§ **SOURCE DATA**:
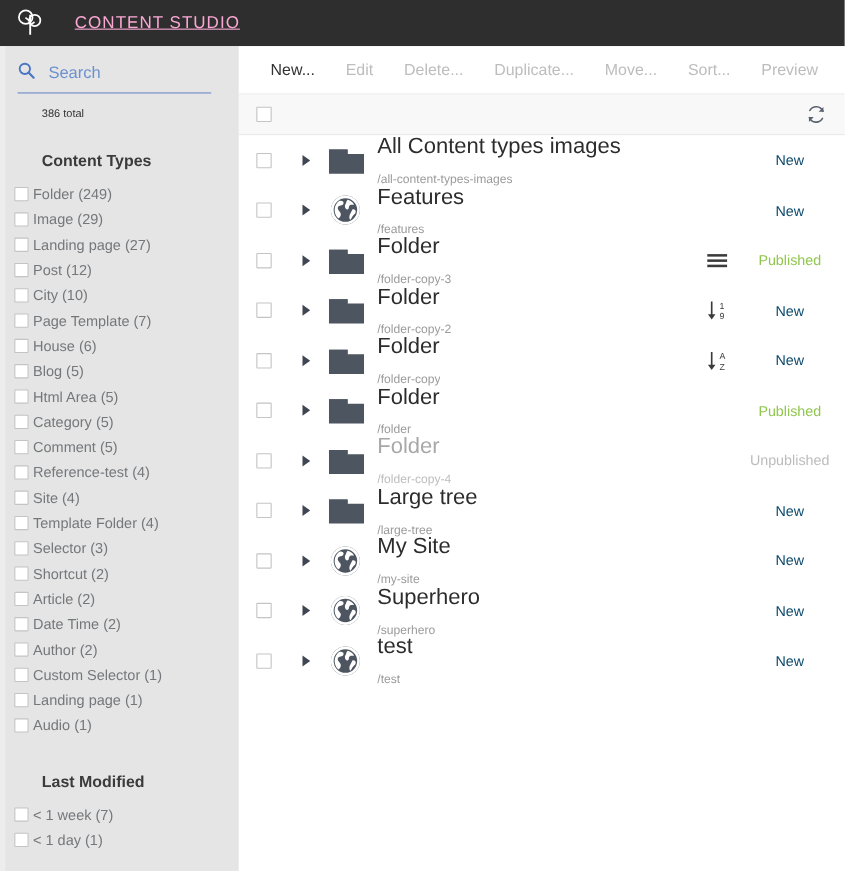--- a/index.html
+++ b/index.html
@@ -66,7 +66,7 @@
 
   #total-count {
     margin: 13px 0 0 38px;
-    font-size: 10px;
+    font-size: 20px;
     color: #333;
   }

§ **ABOUT THIS TASK**:
Apart from the pictures, set down all the entries above exactly.

§ **COMPLETED EXERCISE**:
--- a/index.html
+++ b/index.html
@@ -66,7 +66,7 @@
 
   #total-count {
     margin: 13px 0 0 38px;
-    font-size: 10px;
+    font-size: 20px;
     color: #333;
   }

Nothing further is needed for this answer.